REQUIRED WORK –
#1 In the passage below on the README meme, which file appears as the lowest brain tier?
#2 Based on the passage below about the README meme, state whether each statement agrees with it, answering yes or no and quoting the deciding words: (a) README.txt is paired with a brighter brain than README.md; (b) the passage describes a PDF as diff-friendly; (c) the passage presents plain text as newer than Markdown.

DOCUMENT SECTION –
+ + + + +

In the software world, a README.md is practically the default for project documentation on platforms like GitHub. It’s straightforward, version-controlled, and rendered nicely in browsers – a sweet spot of simplicity and functionality. The meme starts with README.md as the “lowest” brain tier (a dim blue X-ray brain) implying that this totally normal, sensible choice is somehow the least enlightened idea here. Then it humorously “upgrades” to README.txt (plain text) with a brighter brain. This reversal is intentionally ironic: plain text is actually more old-school than Markdown. By showing a more radiant brain for a .txt, the meme mocks the idea that someone might think dropping formatting is an enlightened move (“who needs Markdown, I’ll use vanilla text!”). It’s a playful jab at contrarian engineers who occasionally insist on ultra-minimalism.

The escalation continues: next is README.pdf with a glowing brain, suggesting an even grander revelation. This targets the enterprise or academic style of documentation – the formal PDF manual. Many senior devs chuckle here because we’ve seen overzealous documentation where instead of a concise README, a project ships a 20-page PDF. Sure, PDF (Portable Document Format) allows polished layout and diagrams, but it’s heavyweight for a quickstart guide. It’s versioned outside the code, not diff-friendly, and often ignored by developers who just want to skim instructions on GitHub. The meme implies that treating a simple README as a published paper or product brochure is an “expansive brain” idea – in other words, overkill masked as wisdom.

+ + + + +

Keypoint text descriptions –
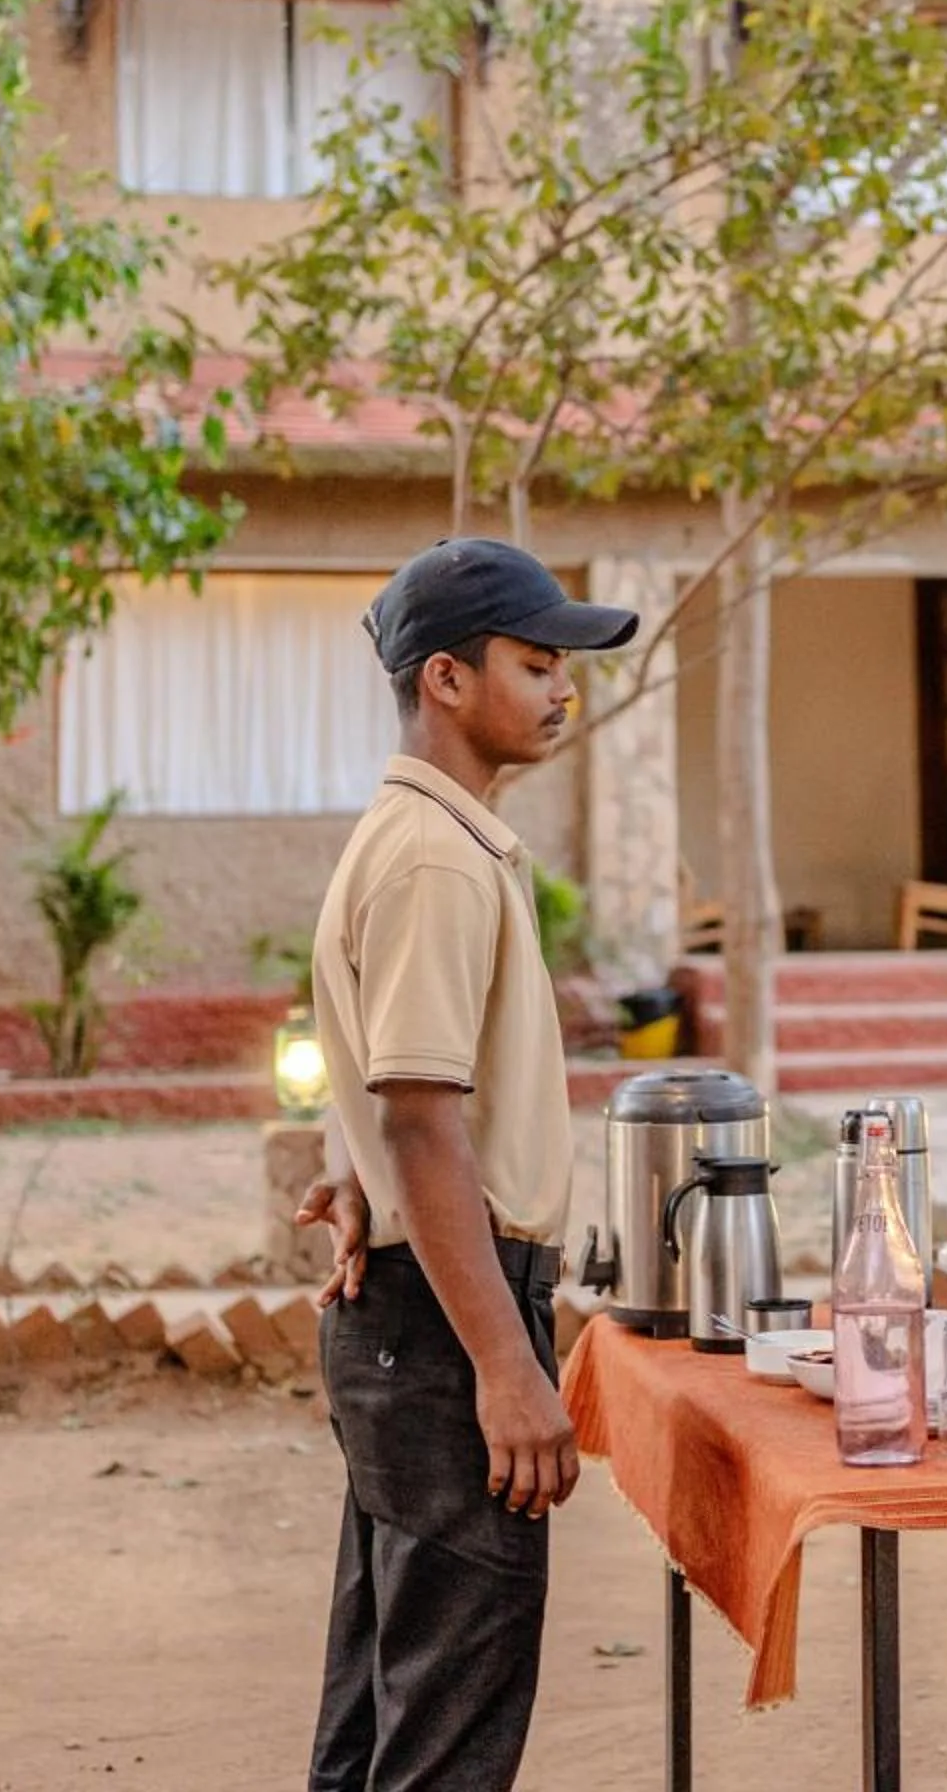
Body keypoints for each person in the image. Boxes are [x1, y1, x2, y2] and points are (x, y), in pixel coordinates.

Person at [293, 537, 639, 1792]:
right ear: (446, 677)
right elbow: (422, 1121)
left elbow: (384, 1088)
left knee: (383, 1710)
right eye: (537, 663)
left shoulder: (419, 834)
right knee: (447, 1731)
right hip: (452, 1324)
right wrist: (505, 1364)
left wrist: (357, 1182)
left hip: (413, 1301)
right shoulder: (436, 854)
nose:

+ + + + +

ANSWERS GIVEN –
#1 README.md, shown with a dim blue X-ray brain.

#2
(a) Yes: "with a brighter brain"
(b) No: "not diff-friendly"
(c) No: "plain text is actually more old-school than Markdown"